++++ Task data
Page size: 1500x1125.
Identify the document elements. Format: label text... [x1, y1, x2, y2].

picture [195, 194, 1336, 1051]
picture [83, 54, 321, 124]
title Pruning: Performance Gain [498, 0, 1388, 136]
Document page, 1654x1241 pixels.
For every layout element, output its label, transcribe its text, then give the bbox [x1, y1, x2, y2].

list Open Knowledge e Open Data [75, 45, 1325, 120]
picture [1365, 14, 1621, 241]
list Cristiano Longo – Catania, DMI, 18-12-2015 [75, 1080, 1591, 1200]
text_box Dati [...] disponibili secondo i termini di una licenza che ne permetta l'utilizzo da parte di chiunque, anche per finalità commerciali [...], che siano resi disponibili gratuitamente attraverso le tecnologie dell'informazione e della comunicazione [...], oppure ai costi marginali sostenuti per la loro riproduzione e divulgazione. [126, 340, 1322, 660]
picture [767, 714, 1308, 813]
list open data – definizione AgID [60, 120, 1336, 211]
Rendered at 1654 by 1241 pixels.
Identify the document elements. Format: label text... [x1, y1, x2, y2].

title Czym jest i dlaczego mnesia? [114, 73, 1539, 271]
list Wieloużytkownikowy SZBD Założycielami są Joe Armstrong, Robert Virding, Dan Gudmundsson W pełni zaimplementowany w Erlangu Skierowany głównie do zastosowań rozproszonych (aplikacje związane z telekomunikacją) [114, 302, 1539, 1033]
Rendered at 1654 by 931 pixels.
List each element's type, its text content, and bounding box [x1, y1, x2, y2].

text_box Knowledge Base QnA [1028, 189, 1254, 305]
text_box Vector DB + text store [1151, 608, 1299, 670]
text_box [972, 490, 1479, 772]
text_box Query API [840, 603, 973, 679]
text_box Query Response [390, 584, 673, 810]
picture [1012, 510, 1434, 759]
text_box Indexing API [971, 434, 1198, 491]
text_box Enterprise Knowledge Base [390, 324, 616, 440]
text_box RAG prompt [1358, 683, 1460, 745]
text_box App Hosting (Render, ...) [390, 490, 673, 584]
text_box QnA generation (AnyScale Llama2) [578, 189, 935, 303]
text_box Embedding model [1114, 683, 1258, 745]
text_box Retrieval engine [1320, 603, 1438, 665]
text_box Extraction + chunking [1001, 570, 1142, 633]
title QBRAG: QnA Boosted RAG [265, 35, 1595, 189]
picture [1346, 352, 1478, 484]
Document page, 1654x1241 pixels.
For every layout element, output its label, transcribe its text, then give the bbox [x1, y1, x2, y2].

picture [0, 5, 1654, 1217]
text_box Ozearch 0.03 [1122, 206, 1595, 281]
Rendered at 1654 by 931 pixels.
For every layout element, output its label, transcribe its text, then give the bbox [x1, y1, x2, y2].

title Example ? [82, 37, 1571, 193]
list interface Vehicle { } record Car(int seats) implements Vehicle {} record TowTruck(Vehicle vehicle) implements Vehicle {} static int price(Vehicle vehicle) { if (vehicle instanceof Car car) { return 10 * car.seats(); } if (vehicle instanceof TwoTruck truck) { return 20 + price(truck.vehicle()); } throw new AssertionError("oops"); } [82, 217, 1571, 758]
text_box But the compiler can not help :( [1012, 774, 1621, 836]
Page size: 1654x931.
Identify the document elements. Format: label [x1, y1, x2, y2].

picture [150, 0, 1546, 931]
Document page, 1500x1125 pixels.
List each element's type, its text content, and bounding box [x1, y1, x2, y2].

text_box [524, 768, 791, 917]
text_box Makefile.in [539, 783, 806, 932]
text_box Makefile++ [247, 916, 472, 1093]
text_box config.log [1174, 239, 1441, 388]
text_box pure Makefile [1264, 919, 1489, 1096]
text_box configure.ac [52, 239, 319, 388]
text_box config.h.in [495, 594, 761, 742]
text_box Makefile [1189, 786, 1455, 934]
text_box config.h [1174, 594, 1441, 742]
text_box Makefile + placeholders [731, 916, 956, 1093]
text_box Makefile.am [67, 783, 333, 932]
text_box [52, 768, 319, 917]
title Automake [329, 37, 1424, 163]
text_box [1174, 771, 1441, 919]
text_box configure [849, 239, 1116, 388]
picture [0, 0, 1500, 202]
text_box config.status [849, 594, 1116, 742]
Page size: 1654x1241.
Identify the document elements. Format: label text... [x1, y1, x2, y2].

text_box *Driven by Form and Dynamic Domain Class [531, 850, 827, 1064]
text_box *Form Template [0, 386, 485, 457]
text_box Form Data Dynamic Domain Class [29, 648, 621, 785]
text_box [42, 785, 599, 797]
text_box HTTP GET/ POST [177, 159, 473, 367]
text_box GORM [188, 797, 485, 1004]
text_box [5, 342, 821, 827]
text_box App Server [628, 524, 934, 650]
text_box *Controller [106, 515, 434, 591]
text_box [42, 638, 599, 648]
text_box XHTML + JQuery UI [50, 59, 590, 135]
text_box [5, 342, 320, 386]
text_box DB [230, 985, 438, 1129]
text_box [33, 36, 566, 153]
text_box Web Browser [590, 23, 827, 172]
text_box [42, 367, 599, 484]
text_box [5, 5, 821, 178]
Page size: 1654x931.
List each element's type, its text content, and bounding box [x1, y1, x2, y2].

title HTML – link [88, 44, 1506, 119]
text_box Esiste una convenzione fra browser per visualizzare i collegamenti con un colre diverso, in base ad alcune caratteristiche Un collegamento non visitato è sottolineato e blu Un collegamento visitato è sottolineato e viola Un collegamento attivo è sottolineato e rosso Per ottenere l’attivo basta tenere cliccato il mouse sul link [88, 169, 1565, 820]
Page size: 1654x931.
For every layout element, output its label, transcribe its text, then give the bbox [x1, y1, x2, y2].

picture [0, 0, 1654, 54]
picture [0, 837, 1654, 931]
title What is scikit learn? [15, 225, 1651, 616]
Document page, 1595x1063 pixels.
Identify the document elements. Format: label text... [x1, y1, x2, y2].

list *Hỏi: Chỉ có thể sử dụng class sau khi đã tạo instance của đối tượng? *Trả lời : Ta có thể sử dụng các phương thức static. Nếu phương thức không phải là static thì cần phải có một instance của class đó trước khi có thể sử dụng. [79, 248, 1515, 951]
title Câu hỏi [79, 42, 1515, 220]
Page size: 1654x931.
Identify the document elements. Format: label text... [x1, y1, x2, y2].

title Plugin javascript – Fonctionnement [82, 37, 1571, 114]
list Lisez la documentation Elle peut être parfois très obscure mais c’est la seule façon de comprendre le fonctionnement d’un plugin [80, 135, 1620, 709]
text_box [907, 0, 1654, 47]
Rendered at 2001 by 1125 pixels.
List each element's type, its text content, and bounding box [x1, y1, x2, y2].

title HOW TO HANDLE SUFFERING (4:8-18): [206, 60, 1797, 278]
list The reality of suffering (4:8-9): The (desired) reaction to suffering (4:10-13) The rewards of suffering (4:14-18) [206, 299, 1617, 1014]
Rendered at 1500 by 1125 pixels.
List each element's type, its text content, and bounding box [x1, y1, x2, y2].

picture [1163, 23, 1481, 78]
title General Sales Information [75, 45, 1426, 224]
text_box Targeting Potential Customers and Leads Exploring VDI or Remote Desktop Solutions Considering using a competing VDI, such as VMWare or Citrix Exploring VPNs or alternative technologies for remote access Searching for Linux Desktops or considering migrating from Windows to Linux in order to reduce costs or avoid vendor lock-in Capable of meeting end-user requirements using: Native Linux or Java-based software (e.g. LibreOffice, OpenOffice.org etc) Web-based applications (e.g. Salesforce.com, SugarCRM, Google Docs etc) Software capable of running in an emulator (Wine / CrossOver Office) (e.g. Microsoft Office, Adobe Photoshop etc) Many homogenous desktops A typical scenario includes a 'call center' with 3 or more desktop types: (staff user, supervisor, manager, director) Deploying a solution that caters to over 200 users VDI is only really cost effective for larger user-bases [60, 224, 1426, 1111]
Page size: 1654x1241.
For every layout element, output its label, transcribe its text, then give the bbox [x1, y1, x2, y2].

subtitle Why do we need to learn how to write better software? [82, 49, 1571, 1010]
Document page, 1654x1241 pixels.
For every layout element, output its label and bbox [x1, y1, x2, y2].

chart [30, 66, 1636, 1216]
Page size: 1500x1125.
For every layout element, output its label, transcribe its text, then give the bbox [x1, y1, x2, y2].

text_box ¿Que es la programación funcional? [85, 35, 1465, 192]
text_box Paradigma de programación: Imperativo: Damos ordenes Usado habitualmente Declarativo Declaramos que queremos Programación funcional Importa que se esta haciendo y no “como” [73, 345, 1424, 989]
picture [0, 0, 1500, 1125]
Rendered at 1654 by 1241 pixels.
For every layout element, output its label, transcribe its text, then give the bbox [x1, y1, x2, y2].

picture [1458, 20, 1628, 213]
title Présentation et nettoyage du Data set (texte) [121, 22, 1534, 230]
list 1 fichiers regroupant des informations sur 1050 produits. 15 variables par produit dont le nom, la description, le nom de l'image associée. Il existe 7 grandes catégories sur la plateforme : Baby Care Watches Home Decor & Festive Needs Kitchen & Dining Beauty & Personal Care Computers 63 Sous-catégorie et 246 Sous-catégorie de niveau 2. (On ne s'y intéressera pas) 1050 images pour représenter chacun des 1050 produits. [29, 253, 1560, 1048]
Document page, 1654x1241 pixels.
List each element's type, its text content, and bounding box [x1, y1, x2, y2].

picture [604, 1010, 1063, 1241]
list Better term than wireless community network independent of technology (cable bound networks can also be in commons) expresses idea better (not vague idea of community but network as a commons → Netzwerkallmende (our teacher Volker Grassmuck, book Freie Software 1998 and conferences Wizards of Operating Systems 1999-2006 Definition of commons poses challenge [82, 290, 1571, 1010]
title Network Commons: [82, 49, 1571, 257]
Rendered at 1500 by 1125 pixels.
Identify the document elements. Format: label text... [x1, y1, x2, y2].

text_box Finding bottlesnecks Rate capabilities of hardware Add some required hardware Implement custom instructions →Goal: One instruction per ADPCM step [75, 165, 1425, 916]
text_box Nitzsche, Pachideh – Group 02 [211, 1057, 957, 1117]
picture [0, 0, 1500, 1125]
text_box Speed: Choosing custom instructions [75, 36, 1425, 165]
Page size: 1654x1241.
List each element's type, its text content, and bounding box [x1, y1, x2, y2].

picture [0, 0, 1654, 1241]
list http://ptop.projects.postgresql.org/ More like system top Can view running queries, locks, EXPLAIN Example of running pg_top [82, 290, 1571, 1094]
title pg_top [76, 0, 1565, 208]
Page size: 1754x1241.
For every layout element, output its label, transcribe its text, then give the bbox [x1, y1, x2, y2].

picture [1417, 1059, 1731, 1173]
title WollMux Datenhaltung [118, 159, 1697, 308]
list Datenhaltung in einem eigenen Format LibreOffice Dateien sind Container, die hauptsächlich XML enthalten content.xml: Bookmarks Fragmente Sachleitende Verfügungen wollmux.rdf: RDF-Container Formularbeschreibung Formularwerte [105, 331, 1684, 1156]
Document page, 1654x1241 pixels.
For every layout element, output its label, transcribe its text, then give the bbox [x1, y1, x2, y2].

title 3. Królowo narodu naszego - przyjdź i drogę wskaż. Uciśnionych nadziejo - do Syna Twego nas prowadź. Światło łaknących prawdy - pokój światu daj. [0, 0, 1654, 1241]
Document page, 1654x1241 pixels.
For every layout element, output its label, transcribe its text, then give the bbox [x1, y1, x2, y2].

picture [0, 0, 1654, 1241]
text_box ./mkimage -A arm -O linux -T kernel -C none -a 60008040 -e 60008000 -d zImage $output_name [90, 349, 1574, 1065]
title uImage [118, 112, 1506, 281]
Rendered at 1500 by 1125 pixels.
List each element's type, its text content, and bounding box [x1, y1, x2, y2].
++++++++
> [Directive] Print the lines of the material exactly as they appear, beginning at the very first line and continuing through the line that contains "title Pruning: Performance", with both ends included.

> [Exercise result]
Page size: 1500x1125.
Identify the document elements. Format: label text... [x1, y1, x2, y2].

picture [195, 194, 1336, 1051]
picture [83, 54, 321, 124]
title Pruning: Performance Gain [498, 0, 1388, 136]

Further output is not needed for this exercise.